(Dataset entries)
--*--
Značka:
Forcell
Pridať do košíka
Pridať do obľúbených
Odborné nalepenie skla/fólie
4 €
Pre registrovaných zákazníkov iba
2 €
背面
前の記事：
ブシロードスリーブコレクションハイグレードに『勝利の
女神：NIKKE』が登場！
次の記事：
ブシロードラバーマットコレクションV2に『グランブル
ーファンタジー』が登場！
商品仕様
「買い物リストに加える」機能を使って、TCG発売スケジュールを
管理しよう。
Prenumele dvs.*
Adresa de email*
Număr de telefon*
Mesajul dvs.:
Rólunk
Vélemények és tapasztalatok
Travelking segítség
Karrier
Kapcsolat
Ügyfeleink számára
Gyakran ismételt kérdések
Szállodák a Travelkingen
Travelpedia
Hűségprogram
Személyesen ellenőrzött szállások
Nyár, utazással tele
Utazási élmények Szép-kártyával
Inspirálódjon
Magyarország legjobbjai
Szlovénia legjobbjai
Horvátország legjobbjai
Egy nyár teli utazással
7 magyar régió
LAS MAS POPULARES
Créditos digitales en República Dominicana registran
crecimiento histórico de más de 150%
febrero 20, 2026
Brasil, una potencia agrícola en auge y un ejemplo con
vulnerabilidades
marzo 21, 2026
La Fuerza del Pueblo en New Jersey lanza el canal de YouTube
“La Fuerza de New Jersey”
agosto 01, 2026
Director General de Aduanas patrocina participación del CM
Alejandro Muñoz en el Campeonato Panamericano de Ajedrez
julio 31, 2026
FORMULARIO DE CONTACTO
--*--
## JOB ITEM
So that the data stays intact, repeat all of it exactly.

## RESULT OF THE TASK
Značka:
Forcell
Pridať do košíka
Pridať do obľúbených
Odborné nalepenie skla/fólie
4 €
Pre registrovaných zákazníkov iba
2 €
背面
前の記事：
ブシロードスリーブコレクションハイグレードに『勝利の
女神：NIKKE』が登場！
次の記事：
ブシロードラバーマットコレクションV2に『グランブル
ーファンタジー』が登場！
商品仕様
「買い物リストに加える」機能を使って、TCG発売スケジュールを
管理しよう。
Prenumele dvs.*
Adresa de email*
Număr de telefon*
Mesajul dvs.:
Rólunk
Vélemények és tapasztalatok
Travelking segítség
Karrier
Kapcsolat
Ügyfeleink számára
Gyakran ismételt kérdések
Szállodák a Travelkingen
Travelpedia
Hűségprogram
Személyesen ellenőrzött szállások
Nyár, utazással tele
Utazási élmények Szép-kártyával
Inspirálódjon
Magyarország legjobbjai
Szlovénia legjobbjai
Horvátország legjobbjai
Egy nyár teli utazással
7 magyar régió
LAS MAS POPULARES
Créditos digitales en República Dominicana registran
crecimiento histórico de más de 150%
febrero 20, 2026
Brasil, una potencia agrícola en auge y un ejemplo con
vulnerabilidades
marzo 21, 2026
La Fuerza del Pueblo en New Jersey lanza el canal de YouTube
“La Fuerza de New Jersey”
agosto 01, 2026
Director General de Aduanas patrocina participación del CM
Alejandro Muñoz en el Campeonato Panamericano de Ajedrez
julio 31, 2026
FORMULARIO DE CONTACTO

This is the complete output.